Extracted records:
- Opening Delimiter -
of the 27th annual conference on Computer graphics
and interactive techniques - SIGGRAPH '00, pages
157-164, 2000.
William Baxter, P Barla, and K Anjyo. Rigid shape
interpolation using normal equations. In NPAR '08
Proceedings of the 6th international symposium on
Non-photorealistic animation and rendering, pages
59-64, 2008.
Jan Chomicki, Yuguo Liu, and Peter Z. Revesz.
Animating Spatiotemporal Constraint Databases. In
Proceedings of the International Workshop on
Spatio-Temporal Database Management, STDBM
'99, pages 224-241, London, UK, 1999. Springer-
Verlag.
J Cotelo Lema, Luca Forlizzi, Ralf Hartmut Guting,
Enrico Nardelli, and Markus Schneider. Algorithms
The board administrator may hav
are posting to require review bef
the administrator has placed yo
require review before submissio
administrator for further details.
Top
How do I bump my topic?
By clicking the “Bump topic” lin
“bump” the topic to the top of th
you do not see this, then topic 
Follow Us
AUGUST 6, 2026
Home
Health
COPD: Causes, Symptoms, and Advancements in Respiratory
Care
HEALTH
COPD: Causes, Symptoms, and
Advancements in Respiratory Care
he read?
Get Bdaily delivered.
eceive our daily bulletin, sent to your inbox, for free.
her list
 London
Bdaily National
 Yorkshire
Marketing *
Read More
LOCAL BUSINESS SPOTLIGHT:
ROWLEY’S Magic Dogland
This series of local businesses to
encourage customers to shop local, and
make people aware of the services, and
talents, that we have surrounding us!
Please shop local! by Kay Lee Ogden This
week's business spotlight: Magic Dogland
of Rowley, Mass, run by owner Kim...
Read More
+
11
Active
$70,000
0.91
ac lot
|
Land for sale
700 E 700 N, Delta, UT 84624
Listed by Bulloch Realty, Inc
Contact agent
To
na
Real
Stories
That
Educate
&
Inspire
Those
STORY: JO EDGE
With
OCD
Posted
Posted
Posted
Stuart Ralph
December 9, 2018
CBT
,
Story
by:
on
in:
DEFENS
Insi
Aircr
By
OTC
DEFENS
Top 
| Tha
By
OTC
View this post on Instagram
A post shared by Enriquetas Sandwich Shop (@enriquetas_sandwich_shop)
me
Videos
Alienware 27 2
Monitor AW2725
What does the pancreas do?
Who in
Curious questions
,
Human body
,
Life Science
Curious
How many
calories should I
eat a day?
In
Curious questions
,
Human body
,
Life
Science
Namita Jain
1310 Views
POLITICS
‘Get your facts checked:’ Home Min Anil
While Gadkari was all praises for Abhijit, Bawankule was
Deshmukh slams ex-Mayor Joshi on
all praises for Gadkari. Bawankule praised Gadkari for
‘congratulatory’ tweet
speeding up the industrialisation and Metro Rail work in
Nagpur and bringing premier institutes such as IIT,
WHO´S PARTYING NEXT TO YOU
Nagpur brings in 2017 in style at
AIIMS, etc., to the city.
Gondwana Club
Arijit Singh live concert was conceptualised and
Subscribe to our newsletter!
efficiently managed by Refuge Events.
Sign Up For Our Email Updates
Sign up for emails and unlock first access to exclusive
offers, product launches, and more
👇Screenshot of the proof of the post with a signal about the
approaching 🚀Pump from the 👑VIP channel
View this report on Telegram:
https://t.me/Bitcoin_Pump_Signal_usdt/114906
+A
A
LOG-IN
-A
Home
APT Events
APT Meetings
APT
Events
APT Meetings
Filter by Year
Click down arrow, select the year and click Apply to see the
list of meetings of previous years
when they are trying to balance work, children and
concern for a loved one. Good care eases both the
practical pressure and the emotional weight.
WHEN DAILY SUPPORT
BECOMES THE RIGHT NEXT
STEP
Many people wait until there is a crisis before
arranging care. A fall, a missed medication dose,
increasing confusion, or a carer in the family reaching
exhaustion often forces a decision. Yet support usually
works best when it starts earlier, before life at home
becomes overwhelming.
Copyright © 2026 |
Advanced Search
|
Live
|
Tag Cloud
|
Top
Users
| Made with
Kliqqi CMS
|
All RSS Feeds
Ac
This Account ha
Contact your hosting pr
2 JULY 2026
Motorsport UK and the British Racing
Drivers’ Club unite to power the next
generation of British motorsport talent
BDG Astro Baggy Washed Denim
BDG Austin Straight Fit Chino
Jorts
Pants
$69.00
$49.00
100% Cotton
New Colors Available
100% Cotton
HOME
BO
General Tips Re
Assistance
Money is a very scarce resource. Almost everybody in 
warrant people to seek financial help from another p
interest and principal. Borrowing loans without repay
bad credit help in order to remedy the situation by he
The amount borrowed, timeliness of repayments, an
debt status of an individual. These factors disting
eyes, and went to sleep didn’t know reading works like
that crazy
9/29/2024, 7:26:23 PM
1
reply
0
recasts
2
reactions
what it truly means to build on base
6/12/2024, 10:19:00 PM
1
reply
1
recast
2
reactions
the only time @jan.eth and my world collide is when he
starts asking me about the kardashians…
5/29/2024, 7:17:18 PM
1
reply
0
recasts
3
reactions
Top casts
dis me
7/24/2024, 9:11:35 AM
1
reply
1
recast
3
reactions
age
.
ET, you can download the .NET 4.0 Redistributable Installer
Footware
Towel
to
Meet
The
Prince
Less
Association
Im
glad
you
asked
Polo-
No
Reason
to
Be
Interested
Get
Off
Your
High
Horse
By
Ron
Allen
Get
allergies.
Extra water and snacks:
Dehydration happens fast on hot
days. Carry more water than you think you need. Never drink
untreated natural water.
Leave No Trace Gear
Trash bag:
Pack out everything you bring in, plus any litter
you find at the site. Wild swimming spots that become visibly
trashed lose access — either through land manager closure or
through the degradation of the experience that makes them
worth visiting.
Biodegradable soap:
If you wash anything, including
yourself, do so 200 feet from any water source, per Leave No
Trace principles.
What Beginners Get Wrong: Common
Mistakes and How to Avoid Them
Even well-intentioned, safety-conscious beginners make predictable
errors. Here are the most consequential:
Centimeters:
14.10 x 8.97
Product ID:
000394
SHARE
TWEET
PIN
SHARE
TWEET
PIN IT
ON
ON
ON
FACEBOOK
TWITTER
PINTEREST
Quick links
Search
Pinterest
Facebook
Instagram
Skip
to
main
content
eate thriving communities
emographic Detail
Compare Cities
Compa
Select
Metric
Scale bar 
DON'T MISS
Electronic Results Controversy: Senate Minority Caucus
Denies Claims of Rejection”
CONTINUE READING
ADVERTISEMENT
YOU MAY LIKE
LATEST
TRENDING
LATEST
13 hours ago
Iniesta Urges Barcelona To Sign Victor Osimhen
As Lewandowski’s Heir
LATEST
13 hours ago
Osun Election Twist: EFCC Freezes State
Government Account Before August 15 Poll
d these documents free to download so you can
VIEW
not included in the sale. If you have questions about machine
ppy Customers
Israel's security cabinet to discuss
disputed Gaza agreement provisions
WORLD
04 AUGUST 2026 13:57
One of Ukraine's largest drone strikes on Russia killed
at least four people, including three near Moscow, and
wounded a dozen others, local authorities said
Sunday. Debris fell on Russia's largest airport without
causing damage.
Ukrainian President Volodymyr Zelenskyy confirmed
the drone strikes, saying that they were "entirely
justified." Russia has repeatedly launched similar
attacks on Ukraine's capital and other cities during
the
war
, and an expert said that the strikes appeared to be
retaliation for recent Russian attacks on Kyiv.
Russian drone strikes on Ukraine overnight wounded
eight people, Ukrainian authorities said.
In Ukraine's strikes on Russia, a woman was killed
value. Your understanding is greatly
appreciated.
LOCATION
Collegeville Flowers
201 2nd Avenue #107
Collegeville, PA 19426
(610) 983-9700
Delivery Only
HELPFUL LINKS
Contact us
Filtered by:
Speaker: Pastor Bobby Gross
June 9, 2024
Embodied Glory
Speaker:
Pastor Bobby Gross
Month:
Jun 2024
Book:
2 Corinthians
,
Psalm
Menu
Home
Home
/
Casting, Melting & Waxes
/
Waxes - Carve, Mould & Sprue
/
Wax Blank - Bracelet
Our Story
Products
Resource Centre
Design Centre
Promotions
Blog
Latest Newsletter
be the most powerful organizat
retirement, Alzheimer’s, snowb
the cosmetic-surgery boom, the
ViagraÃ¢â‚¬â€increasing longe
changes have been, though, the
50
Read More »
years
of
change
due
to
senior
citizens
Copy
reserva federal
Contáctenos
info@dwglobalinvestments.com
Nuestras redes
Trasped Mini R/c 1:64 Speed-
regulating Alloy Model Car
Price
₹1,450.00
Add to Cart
- Closing Delimiter -
Problem: State the number of lines in the data that contain the word "pages", offering no other text.

Written reply: 3